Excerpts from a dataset
= = = = =

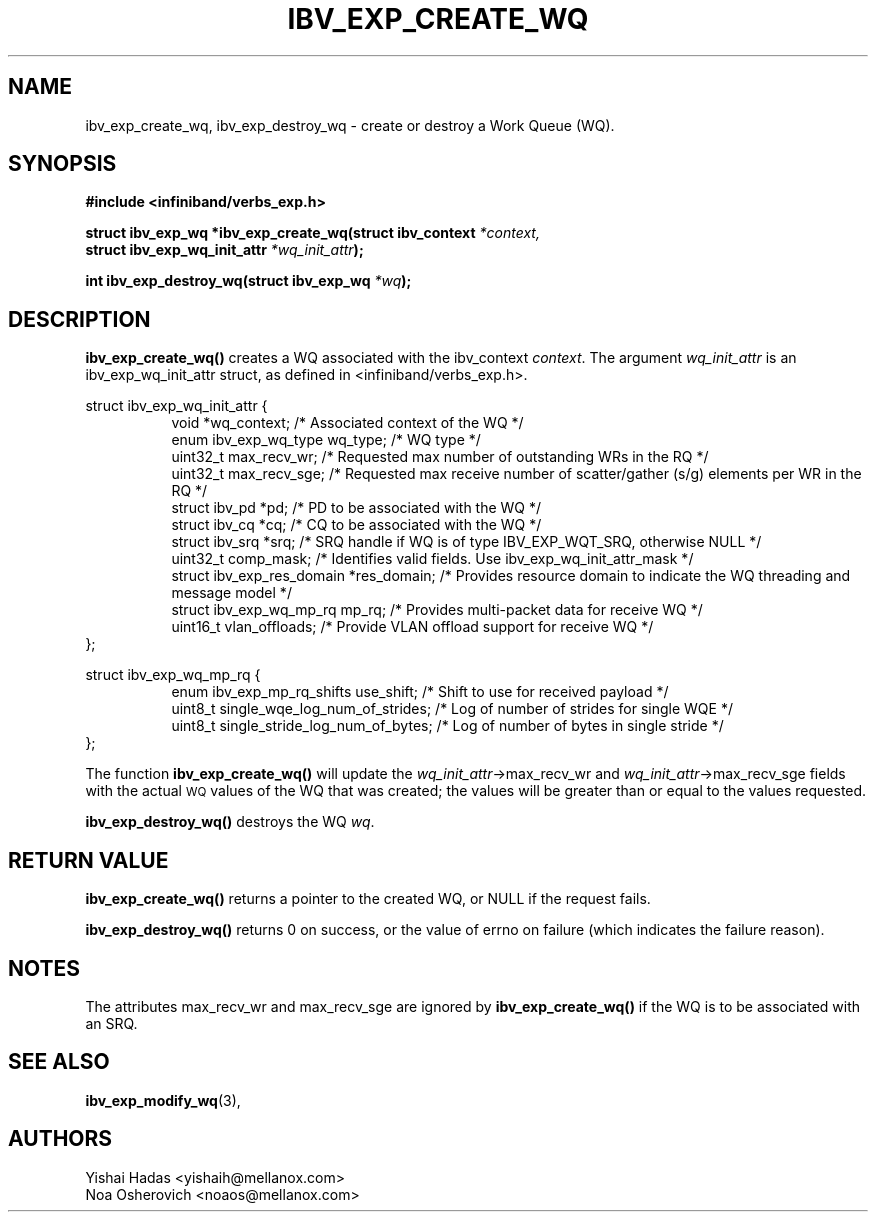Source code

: .\" -*- nroff -*-
.\"
.TH IBV_EXP_CREATE_WQ 3 2015-08-04 libibverbs "Libibverbs Programmer's Manual"
.SH "NAME"
ibv_exp_create_wq, ibv_exp_destroy_wq \- create or destroy a Work Queue (WQ).
.SH "SYNOPSIS"
.nf
.B #include <infiniband/verbs_exp.h>
.sp
.BI "struct ibv_exp_wq *ibv_exp_create_wq(struct ibv_context " "*context,"
.BI "                                     struct ibv_exp_wq_init_attr " "*wq_init_attr" );
.sp
.BI "int ibv_exp_destroy_wq(struct ibv_exp_wq " "*wq" );
.fi
.SH "DESCRIPTION"
.B ibv_exp_create_wq()
creates a WQ associated with the ibv_context
.I context\fR.
The argument
.I wq_init_attr
is an ibv_exp_wq_init_attr struct, as defined in <infiniband/verbs_exp.h>.
.PP
.nf
struct ibv_exp_wq_init_attr {
.in +8
void                      *wq_context;    /* Associated context of the WQ */
enum ibv_exp_wq_type       wq_type;       /* WQ type */
uint32_t                   max_recv_wr;   /* Requested max number of outstanding WRs in the RQ */
uint32_t                   max_recv_sge;  /* Requested max receive number of scatter/gather (s/g) elements per WR in the RQ */
struct  ibv_pd            *pd;            /* PD to be associated with the WQ */
struct  ibv_cq            *cq;            /* CQ to be associated with the WQ */
struct  ibv_srq           *srq;           /* SRQ handle if WQ is of type IBV_EXP_WQT_SRQ, otherwise NULL */
uint32_t                   comp_mask;     /* Identifies valid fields. Use ibv_exp_wq_init_attr_mask */
struct ibv_exp_res_domain *res_domain;    /* Provides resource domain to indicate the WQ threading and message model */
struct ibv_exp_wq_mp_rq    mp_rq;         /* Provides multi-packet data for receive WQ */
uint16_t                  vlan_offloads;  /* Provide VLAN offload support for receive WQ */
.in -8
};

struct ibv_exp_wq_mp_rq {
.in +8
enum ibv_exp_mp_rq_shifts use_shift;      /* Shift to use for received payload */
uint8_t   single_wqe_log_num_of_strides;  /* Log of number of strides for single WQE */
uint8_t   single_stride_log_num_of_bytes; /* Log of number of bytes in single stride */
.in -8
};

.fi
.PP
The function
.B ibv_exp_create_wq()
will update the
.I wq_init_attr\fB\fR->max_recv_wr
and
.I wq_init_attr\fB\fR->max_recv_sge
fields with the actual \s-1WQ\s0 values of the WQ that was created;
the values will be greater than or equal to the values requested.
.PP
.B ibv_exp_destroy_wq()
destroys the WQ
.I wq\fR.
.SH "RETURN VALUE"
.B ibv_exp_create_wq()
returns a pointer to the created WQ, or NULL if the request fails.
.PP
.B ibv_exp_destroy_wq()
returns 0 on success, or the value of errno on failure (which indicates the failure reason).
.SH "NOTES"
.PP
The attributes max_recv_wr and max_recv_sge are ignored by
.B ibv_exp_create_wq()
if the WQ is to be associated with an SRQ.
.SH "SEE ALSO"
.BR ibv_exp_modify_wq (3),
.SH "AUTHORS"
.TP
Yishai Hadas <yishaih@mellanox.com>
.TP
Noa Osherovich <noaos@mellanox.com>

= = = = =

INSTRUCTIONS TO FOLLOW
All entries should be given again exactly, except that pictures are to be excluded.

OUTPUT
Source code

: .\" -*- nroff -*-
.\"
.TH IBV_EXP_CREATE_WQ 3 2015-08-04 libibverbs "Libibverbs Programmer's Manual"
.SH "NAME"
ibv_exp_create_wq, ibv_exp_destroy_wq \- create or destroy a Work Queue (WQ).
.SH "SYNOPSIS"
.nf
.B #include <infiniband/verbs_exp.h>
.sp
.BI "struct ibv_exp_wq *ibv_exp_create_wq(struct ibv_context " "*context,"
.BI "                                     struct ibv_exp_wq_init_attr " "*wq_init_attr" );
.sp
.BI "int ibv_exp_destroy_wq(struct ibv_exp_wq " "*wq" );
.fi
.SH "DESCRIPTION"
.B ibv_exp_create_wq()
creates a WQ associated with the ibv_context
.I context\fR.
The argument
.I wq_init_attr
is an ibv_exp_wq_init_attr struct, as defined in <infiniband/verbs_exp.h>.
.PP
.nf
struct ibv_exp_wq_init_attr {
.in +8
void                      *wq_context;    /* Associated context of the WQ */
enum ibv_exp_wq_type       wq_type;       /* WQ type */
uint32_t                   max_recv_wr;   /* Requested max number of outstanding WRs in the RQ */
uint32_t                   max_recv_sge;  /* Requested max receive number of scatter/gather (s/g) elements per WR in the RQ */
struct  ibv_pd            *pd;            /* PD to be associated with the WQ */
struct  ibv_cq            *cq;            /* CQ to be associated with the WQ */
struct  ibv_srq           *srq;           /* SRQ handle if WQ is of type IBV_EXP_WQT_SRQ, otherwise NULL */
uint32_t                   comp_mask;     /* Identifies valid fields. Use ibv_exp_wq_init_attr_mask */
struct ibv_exp_res_domain *res_domain;    /* Provides resource domain to indicate the WQ threading and message model */
struct ibv_exp_wq_mp_rq    mp_rq;         /* Provides multi-packet data for receive WQ */
uint16_t                  vlan_offloads;  /* Provide VLAN offload support for receive WQ */
.in -8
};

struct ibv_exp_wq_mp_rq {
.in +8
enum ibv_exp_mp_rq_shifts use_shift;      /* Shift to use for received payload */
uint8_t   single_wqe_log_num_of_strides;  /* Log of number of strides for single WQE */
uint8_t   single_stride_log_num_of_bytes; /* Log of number of bytes in single stride */
.in -8
};

.fi
.PP
The function
.B ibv_exp_create_wq()
will update the
.I wq_init_attr\fB\fR->max_recv_wr
and
.I wq_init_attr\fB\fR->max_recv_sge
fields with the actual \s-1WQ\s0 values of the WQ that was created;
the values will be greater than or equal to the values requested.
.PP
.B ibv_exp_destroy_wq()
destroys the WQ
.I wq\fR.
.SH "RETURN VALUE"
.B ibv_exp_create_wq()
returns a pointer to the created WQ, or NULL if the request fails.
.PP
.B ibv_exp_destroy_wq()
returns 0 on success, or the value of errno on failure (which indicates the failure reason).
.SH "NOTES"
.PP
The attributes max_recv_wr and max_recv_sge are ignored by
.B ibv_exp_create_wq()
if the WQ is to be associated with an SRQ.
.SH "SEE ALSO"
.BR ibv_exp_modify_wq (3),
.SH "AUTHORS"
.TP
Yishai Hadas <yishaih@mellanox.com>
.TP
Noa Osherovich <noaos@mellanox.com>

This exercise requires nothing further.